(Source data)
# # # # #
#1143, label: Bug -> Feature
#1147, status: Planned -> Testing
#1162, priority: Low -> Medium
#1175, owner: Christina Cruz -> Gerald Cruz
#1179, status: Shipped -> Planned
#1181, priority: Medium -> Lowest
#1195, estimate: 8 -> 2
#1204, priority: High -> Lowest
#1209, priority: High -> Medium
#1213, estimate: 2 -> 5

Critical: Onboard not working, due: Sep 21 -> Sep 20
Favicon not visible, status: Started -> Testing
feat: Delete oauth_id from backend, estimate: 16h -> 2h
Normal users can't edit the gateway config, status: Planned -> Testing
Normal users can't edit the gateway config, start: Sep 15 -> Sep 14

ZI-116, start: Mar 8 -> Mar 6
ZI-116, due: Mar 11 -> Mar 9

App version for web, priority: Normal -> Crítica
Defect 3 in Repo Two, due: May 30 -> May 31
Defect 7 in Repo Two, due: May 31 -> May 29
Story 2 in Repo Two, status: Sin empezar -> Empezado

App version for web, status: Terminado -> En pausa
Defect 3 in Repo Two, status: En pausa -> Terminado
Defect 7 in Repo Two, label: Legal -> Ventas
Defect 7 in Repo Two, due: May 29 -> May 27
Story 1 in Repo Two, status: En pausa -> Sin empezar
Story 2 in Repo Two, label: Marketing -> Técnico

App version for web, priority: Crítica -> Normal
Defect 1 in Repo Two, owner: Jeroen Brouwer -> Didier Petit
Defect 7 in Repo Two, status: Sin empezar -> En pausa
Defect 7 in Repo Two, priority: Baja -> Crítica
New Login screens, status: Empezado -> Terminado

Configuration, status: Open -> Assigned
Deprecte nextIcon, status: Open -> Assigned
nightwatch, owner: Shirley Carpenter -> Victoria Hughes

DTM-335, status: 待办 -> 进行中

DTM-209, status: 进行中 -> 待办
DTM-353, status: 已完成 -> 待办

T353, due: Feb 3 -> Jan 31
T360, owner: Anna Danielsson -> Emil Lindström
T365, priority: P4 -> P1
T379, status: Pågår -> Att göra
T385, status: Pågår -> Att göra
# # # # #
Every line above needs to be retyped exactly.

Exercise answer:
#1143, label: Bug -> Feature
#1147, status: Planned -> Testing
#1162, priority: Low -> Medium
#1175, owner: Christina Cruz -> Gerald Cruz
#1179, status: Shipped -> Planned
#1181, priority: Medium -> Lowest
#1195, estimate: 8 -> 2
#1204, priority: High -> Lowest
#1209, priority: High -> Medium
#1213, estimate: 2 -> 5

Critical: Onboard not working, due: Sep 21 -> Sep 20
Favicon not visible, status: Started -> Testing
feat: Delete oauth_id from backend, estimate: 16h -> 2h
Normal users can't edit the gateway config, status: Planned -> Testing
Normal users can't edit the gateway config, start: Sep 15 -> Sep 14

ZI-116, start: Mar 8 -> Mar 6
ZI-116, due: Mar 11 -> Mar 9

App version for web, priority: Normal -> Crítica
Defect 3 in Repo Two, due: May 30 -> May 31
Defect 7 in Repo Two, due: May 31 -> May 29
Story 2 in Repo Two, status: Sin empezar -> Empezado

App version for web, status: Terminado -> En pausa
Defect 3 in Repo Two, status: En pausa -> Terminado
Defect 7 in Repo Two, label: Legal -> Ventas
Defect 7 in Repo Two, due: May 29 -> May 27
Story 1 in Repo Two, status: En pausa -> Sin empezar
Story 2 in Repo Two, label: Marketing -> Técnico

App version for web, priority: Crítica -> Normal
Defect 1 in Repo Two, owner: Jeroen Brouwer -> Didier Petit
Defect 7 in Repo Two, status: Sin empezar -> En pausa
Defect 7 in Repo Two, priority: Baja -> Crítica
New Login screens, status: Empezado -> Terminado

Configuration, status: Open -> Assigned
Deprecte nextIcon, status: Open -> Assigned
nightwatch, owner: Shirley Carpenter -> Victoria Hughes

DTM-335, status: 待办 -> 进行中

DTM-209, status: 进行中 -> 待办
DTM-353, status: 已完成 -> 待办

T353, due: Feb 3 -> Jan 31
T360, owner: Anna Danielsson -> Emil Lindström
T365, priority: P4 -> P1
T379, status: Pågår -> Att göra
T385, status: Pågår -> Att göra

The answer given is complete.